What you need to do - Reproduce word for word the passage of the Stata wishlist thread below that begins with the words containing "This is a sticky" and ends with "a .do file.".

Extract to read -
╭──

Announcement

Collapse
No announcement yet.
This is a sticky topic.
X
X
  • Filter
  • Time
  • Show
Clear All
new posts

  • #91
    I sometimes log into someone else's server where they have Stata installed. Every time I log in, all settings are returned to default. I would dearly like to have the option to toggle settings like autocomplete, smart brackets, etc., from a .do file.

    The other is that I often work with data that includes free text. Busy people seem to have a variety of ways of expressing the same thing. I know of and have used various functions like soundex, and I am aware of user written options like ngram. But it can be quite laborious extracting the information I need. So a slightly nebulous wish for Stata Corp to invest some time in developing functionality in this area.

    Comment


    • #92
      Hi,

      I feel that stata is lagging behing in Machine learning tools. To my knowledge, there is still no "official" stata package to implement things like simple random forest (which dates back to 2001...). This does not seem right.

      Recently, I have been looking at the recent work of Susan Athey and co about causal forest heteroegenous estimates which dates back to 2016 and which has become the norm in my field. Stata has still not done anything about it. While I am an advocate of the robust and consistent way we code in stata, I see myself coding on R more and more. It used to be a time when stata was the first at implementing robust tools for statistical analysis. I wonder whether this is time is over and I find myself wondering why I am paying a 1000 bucks for the product.

      Am I wrong about this?







      Comment


      • #93
        Adrien Bouguen I grant that community-contributed modules are not the same as built-in ones. However, there are many fine community-contributed machine learning modules for Stata. Have you explored them? (Deft use of -search- would find many of them.) Are you missing any ML method(s) in particular?

        Comment


        • #94
          Hi stephen,

          For instance, the grf package (granted pretty new) from Susan Athey to estimate heterogeenous treatment effect via causal forest ML is not available in stata. I don't believe anyone is working on adapting this new and super useful tool to Stata anytime soon. My take is that stata users accept to pay for stata because they know they will benefit from the work of professional coders. If it takes 20 years for stata to implement something like random forest, I might be incline to switch to R (and thrown away 10 years of stata coding skills). I am saying that while loving the product...

          Comment


          • #95
            Ability to calculate R2 and proportion of variance explained in multi-level, mixed effect generalized linear models such as melogit.

            Comment


            • #96
              Collections are a great way to gather information from many different commands into one place. Currently, collections are oriented toward preparing great human-readable tables. But, it would be fantastic to be able to access programmatically all the great information collected, such as by one or more of the following:
              • Provide -collect export- to a Stata .dta dataset, exporting the current layout in a tidy machine-readable form
              • Provide a similar export directly to a new frame in memory (avoiding need to access file storage)
              • Provide -collect export- that dumps the entire collection contents (rather than just the current layout) into either a dataset or frame
              • Provide accessor functions (in Stata or Mata) that allow programmatic reading of the collection contents, something like getCollectionValueFor( ... dim specifications here ...)
              Is is, of course, currently possible to collect export to an Excel file and then read it back in, but if the current layout has more than one dimension on the rows or columns, the row and column labels are messy from a machine-readability perspective, requiring a bunch of tedious clean up that could be avoided with a machine-focused export function.

╰──

Dataset content -
╭──

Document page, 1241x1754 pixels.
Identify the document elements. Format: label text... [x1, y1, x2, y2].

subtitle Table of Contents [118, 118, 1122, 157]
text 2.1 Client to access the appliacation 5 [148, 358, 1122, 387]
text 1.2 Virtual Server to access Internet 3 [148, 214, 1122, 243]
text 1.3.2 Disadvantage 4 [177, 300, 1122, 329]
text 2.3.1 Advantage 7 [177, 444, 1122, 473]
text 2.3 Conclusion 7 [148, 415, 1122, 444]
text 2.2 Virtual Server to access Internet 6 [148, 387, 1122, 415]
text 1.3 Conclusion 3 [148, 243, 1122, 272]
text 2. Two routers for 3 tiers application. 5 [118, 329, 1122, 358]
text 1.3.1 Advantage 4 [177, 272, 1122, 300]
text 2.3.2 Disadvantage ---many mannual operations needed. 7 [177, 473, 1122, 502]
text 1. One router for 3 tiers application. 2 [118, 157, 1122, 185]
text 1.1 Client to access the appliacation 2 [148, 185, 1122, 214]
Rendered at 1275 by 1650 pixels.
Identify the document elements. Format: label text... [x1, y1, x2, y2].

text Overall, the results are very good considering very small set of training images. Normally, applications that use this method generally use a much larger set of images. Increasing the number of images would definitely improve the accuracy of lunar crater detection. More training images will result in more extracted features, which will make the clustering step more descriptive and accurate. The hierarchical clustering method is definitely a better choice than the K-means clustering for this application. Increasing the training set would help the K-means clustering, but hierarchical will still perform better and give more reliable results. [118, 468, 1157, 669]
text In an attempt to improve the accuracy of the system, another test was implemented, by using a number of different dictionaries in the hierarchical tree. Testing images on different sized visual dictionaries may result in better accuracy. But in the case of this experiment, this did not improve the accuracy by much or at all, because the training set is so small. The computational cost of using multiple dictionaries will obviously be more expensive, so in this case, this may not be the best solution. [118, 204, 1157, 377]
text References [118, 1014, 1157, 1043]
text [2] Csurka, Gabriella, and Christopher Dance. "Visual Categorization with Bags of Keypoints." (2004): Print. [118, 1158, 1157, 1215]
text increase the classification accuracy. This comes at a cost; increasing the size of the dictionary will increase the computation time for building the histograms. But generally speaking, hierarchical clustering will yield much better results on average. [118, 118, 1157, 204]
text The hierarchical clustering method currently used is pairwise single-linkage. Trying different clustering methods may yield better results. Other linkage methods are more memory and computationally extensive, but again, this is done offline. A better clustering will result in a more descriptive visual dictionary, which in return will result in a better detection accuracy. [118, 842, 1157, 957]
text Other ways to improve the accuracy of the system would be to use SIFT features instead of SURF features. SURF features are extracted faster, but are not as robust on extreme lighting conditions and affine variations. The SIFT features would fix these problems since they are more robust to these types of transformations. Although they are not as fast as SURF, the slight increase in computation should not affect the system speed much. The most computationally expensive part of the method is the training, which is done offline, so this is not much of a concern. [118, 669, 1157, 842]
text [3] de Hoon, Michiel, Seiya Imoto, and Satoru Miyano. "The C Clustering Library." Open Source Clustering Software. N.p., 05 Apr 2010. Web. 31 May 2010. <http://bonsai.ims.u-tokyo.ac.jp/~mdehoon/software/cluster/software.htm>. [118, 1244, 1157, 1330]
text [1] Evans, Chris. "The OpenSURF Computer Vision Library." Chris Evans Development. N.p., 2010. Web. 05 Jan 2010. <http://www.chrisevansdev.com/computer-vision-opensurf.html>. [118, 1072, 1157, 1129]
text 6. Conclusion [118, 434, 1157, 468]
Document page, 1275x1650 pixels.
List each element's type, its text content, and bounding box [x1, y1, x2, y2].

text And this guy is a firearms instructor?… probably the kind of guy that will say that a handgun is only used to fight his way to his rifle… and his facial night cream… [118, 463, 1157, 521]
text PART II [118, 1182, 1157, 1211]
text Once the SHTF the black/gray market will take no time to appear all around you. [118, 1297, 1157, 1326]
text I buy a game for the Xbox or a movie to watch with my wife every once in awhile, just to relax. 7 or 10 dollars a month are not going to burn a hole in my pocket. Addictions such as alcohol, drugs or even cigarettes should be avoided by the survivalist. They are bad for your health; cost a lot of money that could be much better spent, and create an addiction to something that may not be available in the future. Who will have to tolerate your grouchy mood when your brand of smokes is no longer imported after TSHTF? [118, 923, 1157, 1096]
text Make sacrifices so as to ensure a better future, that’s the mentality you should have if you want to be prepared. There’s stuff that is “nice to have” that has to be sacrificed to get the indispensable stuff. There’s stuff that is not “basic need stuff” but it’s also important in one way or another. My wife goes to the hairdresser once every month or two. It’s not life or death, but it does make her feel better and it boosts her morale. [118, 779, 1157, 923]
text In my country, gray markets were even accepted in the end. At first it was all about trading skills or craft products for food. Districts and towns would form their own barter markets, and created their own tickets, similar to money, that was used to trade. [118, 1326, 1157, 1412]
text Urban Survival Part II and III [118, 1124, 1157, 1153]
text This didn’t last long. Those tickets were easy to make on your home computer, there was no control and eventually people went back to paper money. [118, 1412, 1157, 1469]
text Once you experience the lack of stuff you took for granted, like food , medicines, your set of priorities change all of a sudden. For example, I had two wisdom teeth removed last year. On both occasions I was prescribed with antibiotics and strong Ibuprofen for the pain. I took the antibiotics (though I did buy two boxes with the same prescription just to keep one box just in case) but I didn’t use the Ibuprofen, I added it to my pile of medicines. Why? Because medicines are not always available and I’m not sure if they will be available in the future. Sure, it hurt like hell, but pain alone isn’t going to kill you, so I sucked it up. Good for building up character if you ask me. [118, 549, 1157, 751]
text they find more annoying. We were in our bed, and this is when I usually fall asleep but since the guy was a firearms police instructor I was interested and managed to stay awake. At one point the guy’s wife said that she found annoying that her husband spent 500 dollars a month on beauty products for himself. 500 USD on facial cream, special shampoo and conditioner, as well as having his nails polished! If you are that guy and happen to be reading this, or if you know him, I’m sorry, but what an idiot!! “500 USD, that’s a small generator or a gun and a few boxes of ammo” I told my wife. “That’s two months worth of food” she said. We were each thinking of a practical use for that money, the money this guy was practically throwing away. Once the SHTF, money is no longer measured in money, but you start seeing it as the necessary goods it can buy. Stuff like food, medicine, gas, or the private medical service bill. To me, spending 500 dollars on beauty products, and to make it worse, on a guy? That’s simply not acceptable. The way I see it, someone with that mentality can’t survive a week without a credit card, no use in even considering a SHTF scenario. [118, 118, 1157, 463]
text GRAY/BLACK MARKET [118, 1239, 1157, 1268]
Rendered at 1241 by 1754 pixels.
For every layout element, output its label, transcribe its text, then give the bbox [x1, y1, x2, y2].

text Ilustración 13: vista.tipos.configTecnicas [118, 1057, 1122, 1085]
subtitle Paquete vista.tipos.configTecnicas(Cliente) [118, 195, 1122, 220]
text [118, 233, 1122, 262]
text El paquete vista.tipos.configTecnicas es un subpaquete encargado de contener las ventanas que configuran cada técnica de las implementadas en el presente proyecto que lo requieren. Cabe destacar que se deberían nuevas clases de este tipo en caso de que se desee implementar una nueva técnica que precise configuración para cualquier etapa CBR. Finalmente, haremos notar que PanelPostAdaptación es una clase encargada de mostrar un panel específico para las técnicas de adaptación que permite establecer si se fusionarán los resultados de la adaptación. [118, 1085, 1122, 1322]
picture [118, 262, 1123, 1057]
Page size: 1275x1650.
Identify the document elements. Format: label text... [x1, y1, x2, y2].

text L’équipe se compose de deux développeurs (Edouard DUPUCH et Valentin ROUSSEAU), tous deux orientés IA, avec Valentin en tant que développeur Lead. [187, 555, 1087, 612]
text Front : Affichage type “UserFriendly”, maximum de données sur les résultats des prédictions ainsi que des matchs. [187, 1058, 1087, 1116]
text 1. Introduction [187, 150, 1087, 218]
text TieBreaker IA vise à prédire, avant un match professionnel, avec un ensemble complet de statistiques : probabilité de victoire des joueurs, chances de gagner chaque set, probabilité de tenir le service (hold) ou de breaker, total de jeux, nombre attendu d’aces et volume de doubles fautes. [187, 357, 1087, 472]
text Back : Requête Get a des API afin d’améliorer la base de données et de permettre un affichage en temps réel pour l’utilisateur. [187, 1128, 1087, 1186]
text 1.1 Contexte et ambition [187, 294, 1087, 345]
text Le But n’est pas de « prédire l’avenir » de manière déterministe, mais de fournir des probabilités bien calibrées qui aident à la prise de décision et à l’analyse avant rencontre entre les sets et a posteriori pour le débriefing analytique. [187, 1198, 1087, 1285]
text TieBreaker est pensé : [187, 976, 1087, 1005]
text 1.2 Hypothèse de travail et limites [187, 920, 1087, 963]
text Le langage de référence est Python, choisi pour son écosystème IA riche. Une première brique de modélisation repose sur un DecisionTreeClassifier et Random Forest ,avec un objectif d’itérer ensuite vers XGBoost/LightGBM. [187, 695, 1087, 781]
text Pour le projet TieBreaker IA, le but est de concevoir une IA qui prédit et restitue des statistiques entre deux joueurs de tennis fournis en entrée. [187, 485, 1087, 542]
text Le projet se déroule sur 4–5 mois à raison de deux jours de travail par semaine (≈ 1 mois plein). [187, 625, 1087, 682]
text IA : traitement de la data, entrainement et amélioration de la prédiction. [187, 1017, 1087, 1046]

╰──

Task response -
This is a sticky topic.
X
X
  • Filter
  • Time
  • Show
Clear All
new posts

  • #91
    I sometimes log into someone else's server where they have Stata installed. Every time I log in, all settings are returned to default. I would dearly like to have the option to toggle settings like autocomplete, smart brackets, etc., from a .do file.